Data for processing:

>>>

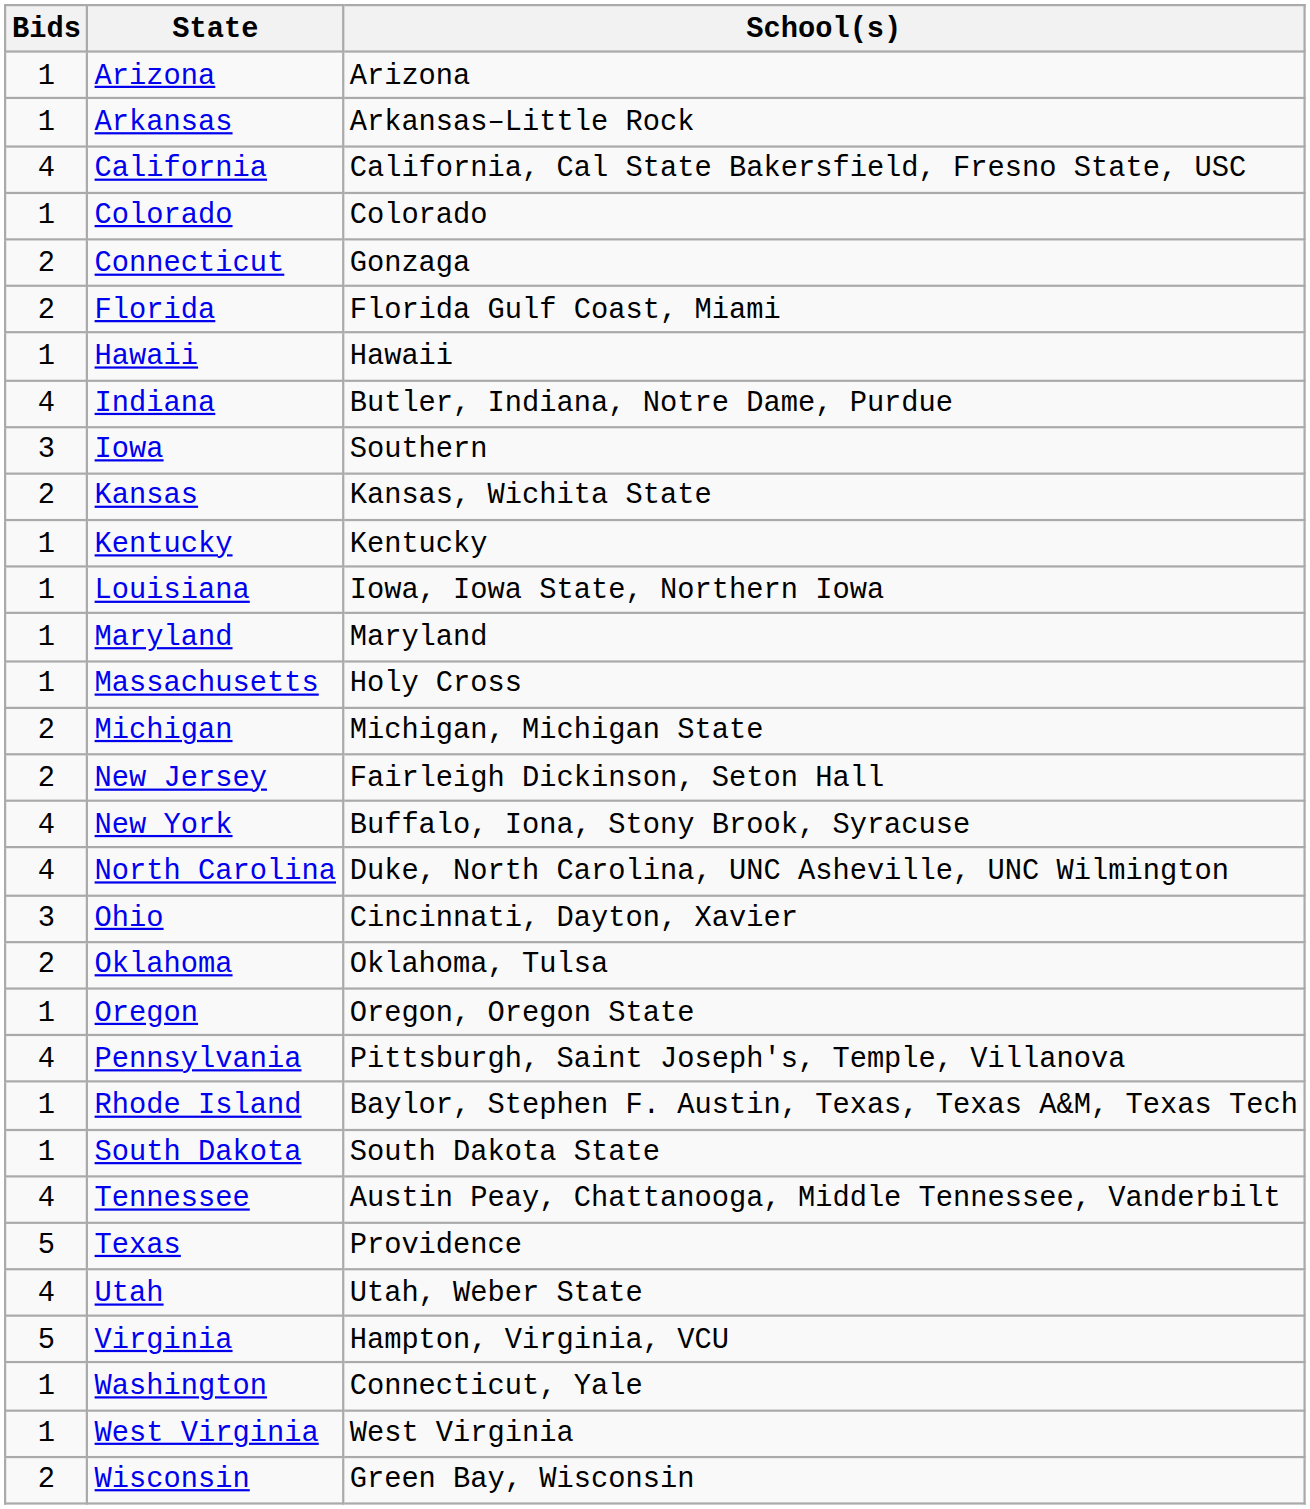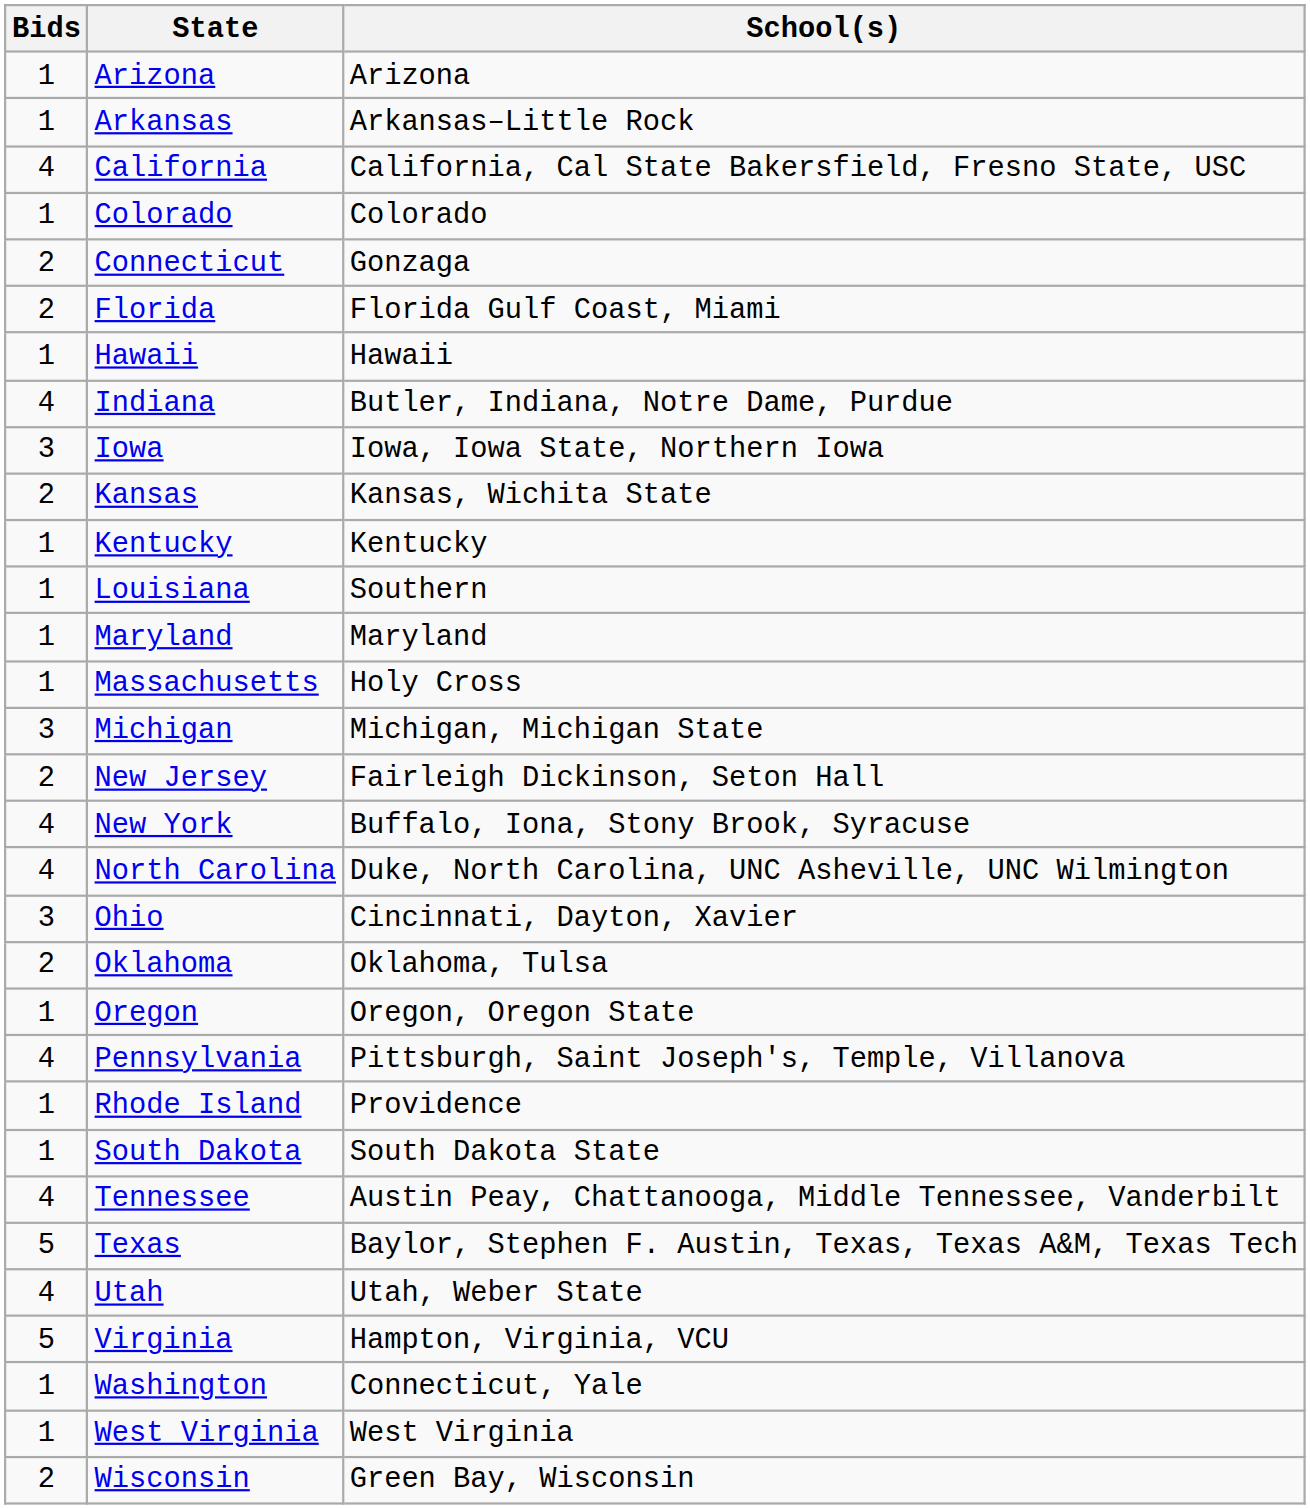Iowa | School(s): Southern -> Iowa, Iowa State, Northern Iowa
Louisiana | School(s): Iowa, Iowa State, Northern Iowa -> Southern
Michigan | Bids: 2 -> 3
Rhode Island | School(s): Baylor, Stephen F. Austin, Texas, Texas A&M, Texas Tech -> Providence
Texas | School(s): Providence -> Baylor, Stephen F. Austin, Texas, Texas A&M, Texas Tech
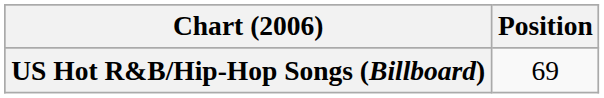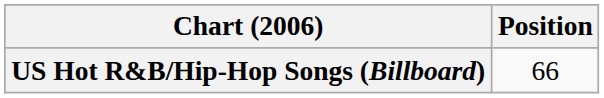US Hot R&B/Hip-Hop Songs (Billboard) | Position: 69 -> 66
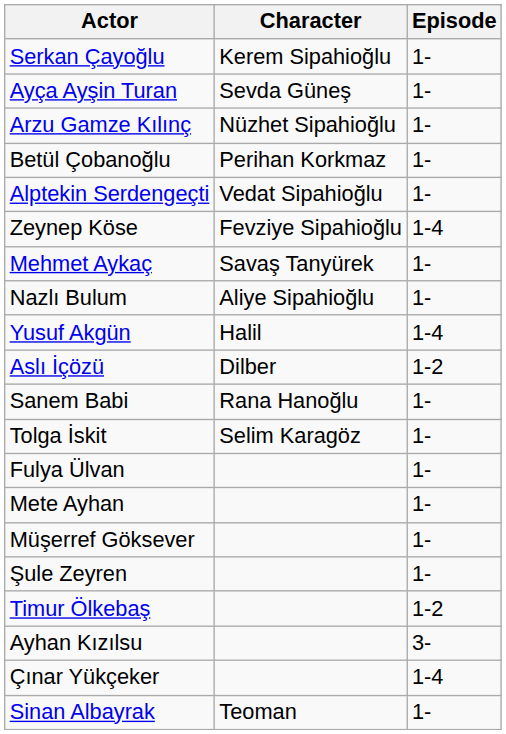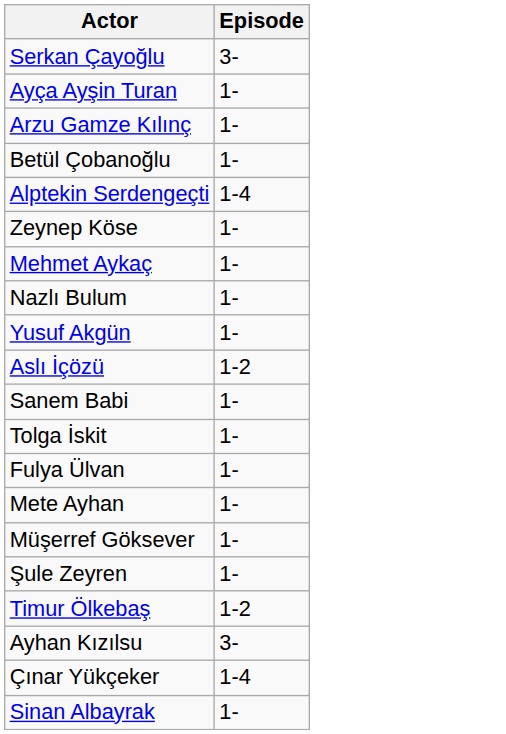- column: Character | Kerem Sipahioğlu | Sevda Güneş | Nüzhet Sipahioğlu | Perihan Korkmaz | Vedat Sipahioğlu | Fevziye Sipahioğlu | Savaş Tanyürek | Aliye Sipahioğlu | Halil | Dilber | Rana Hanoğlu | Selim Karagöz | Teoman
Serkan Çayoğlu | Episode: 1- -> 3-
Alptekin Serdengeçti | Episode: 1- -> 1-4
Zeynep Köse | Episode: 1-4 -> 1-
Yusuf Akgün | Episode: 1-4 -> 1-
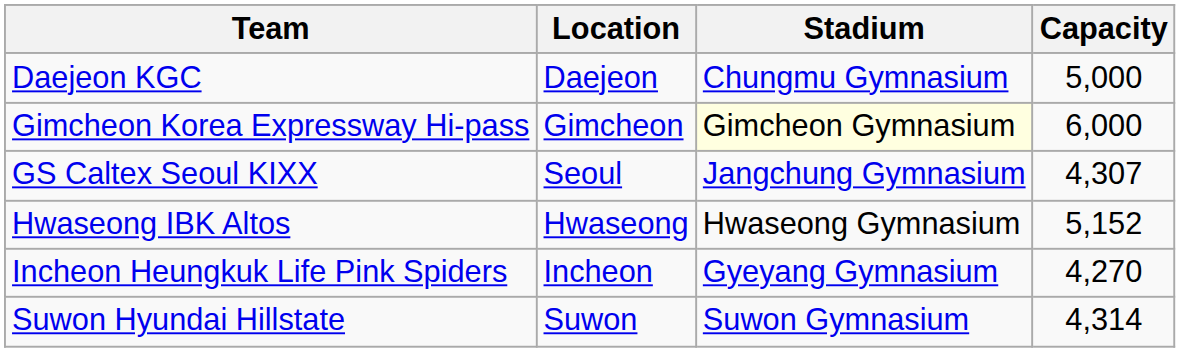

<<<

Repeat the records word for word, from the start of the records through the line containing "US Hot R&B/Hip-Hop", and leave the pictures out of your answer.

Iowa | School(s): Southern -> Iowa, Iowa State, Northern Iowa
Louisiana | School(s): Iowa, Iowa State, Northern Iowa -> Southern
Michigan | Bids: 2 -> 3
Rhode Island | School(s): Baylor, Stephen F. Austin, Texas, Texas A&M, Texas Tech -> Providence
Texas | School(s): Providence -> Baylor, Stephen F. Austin, Texas, Texas A&M, Texas Tech
US Hot R&B/Hip-Hop Songs (Billboard) | Position: 69 -> 66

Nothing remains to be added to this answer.